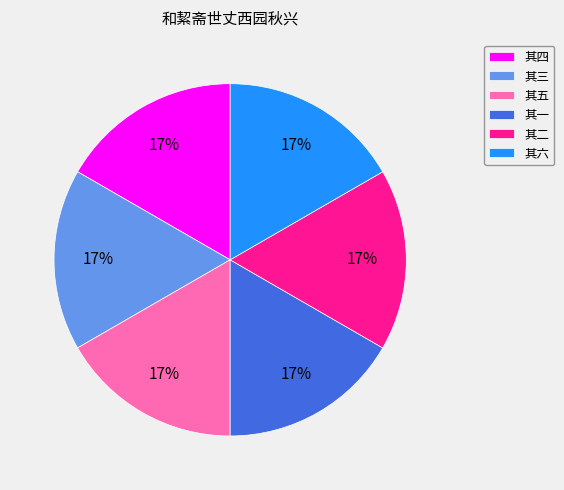

What is the ratio of the value at 其六 to the value at 其二?

1.0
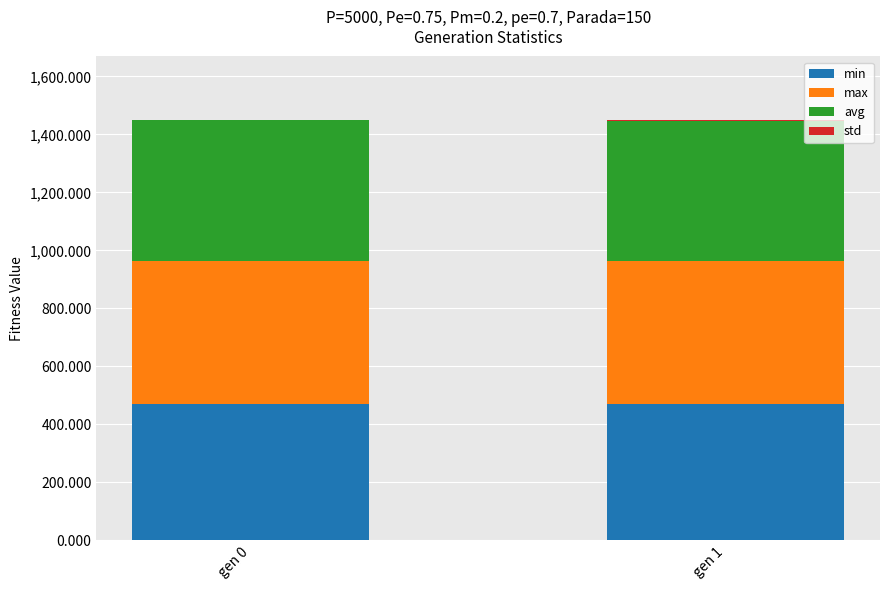

What is the highest value of the min series?

472.0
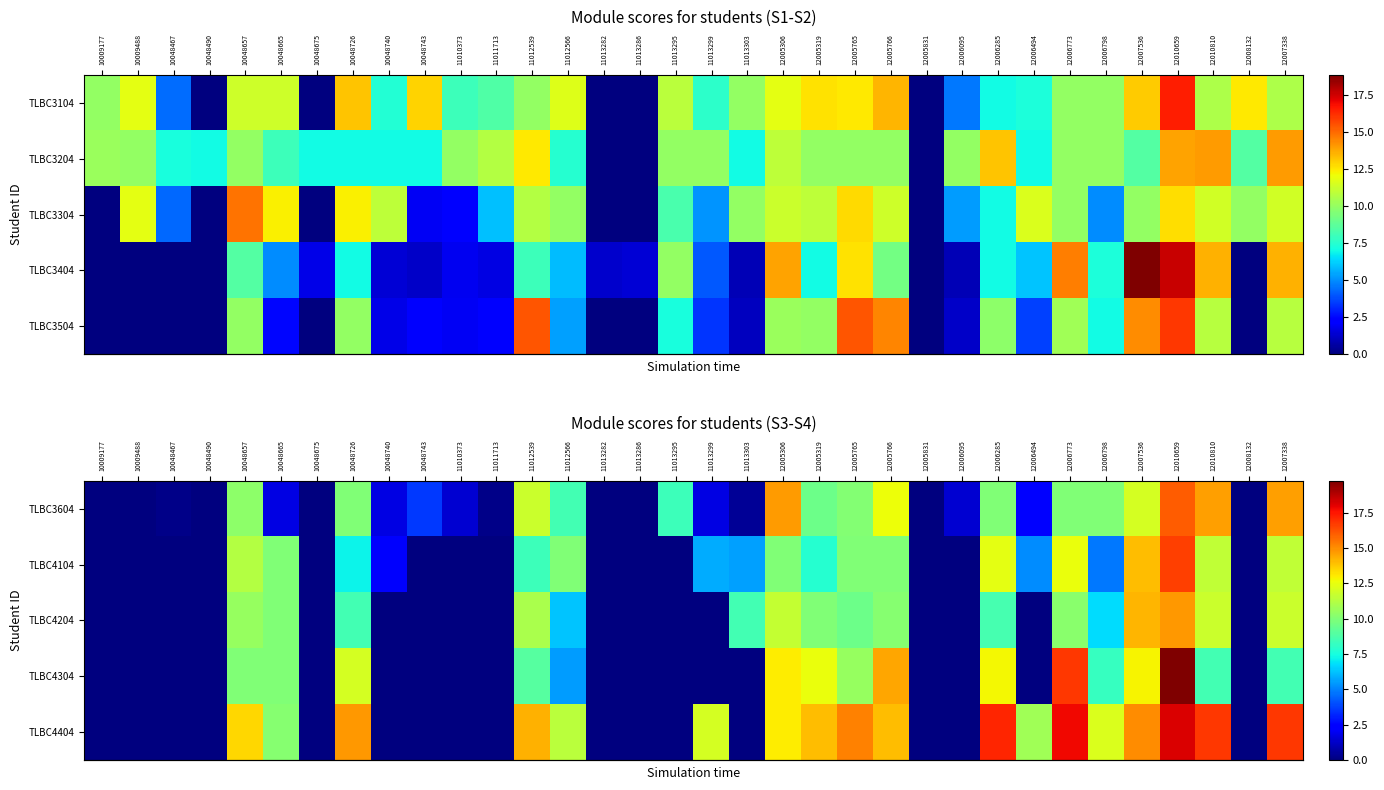

Which label corresponds to the smallest value in the chart?

10009177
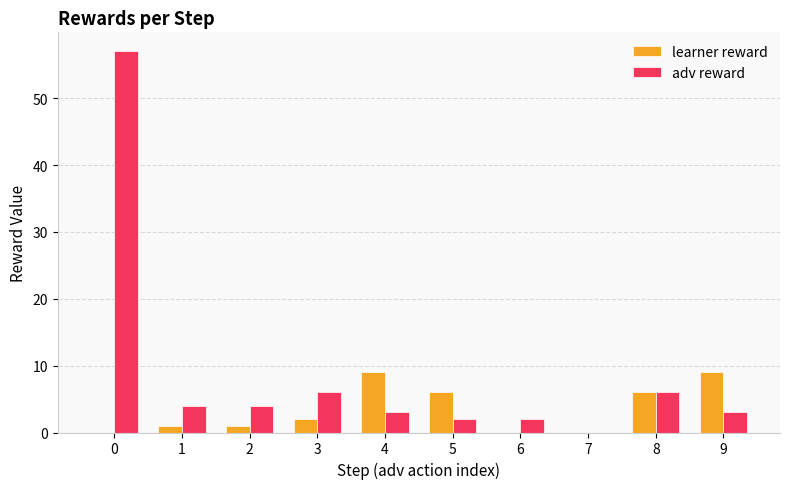

Reading right to left, transcribe all the data shown in this chart.

learner reward: 9	6	0	0	6	9	2	1	1	0
adv reward: 3	6	0	2	2	3	6	4	4	57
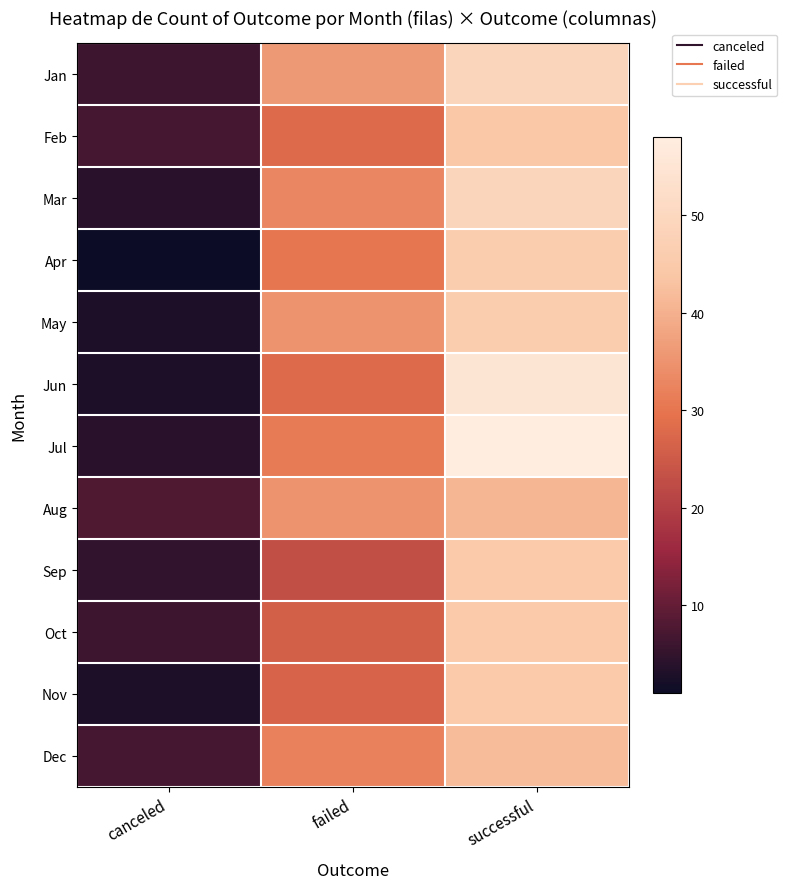

At which category is the sum across all series the highest?

successful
---+---
▸ **WHAT IS EXPECTED**:
Rewrite the text in these records as a numbered list, one line per item, and skip the blank lines. Leave out the pictures.

▸ **COMPLETED TASK**:
1. What is the ratio of the value at 其六 to the value at 其二?
2. 1.0
3. What is the highest value of the min series?
4. 472.0
5. Which label corresponds to the smallest value in the chart?
6. 10009177
7. Reading right to left, transcribe all the data shown in this chart.
8. learner reward: 9	6	0	0	6	9	2	1	1	0
9. adv reward: 3	6	0	2	2	3	6	4	4	57
10. At which category is the sum across all series the highest?
11. successful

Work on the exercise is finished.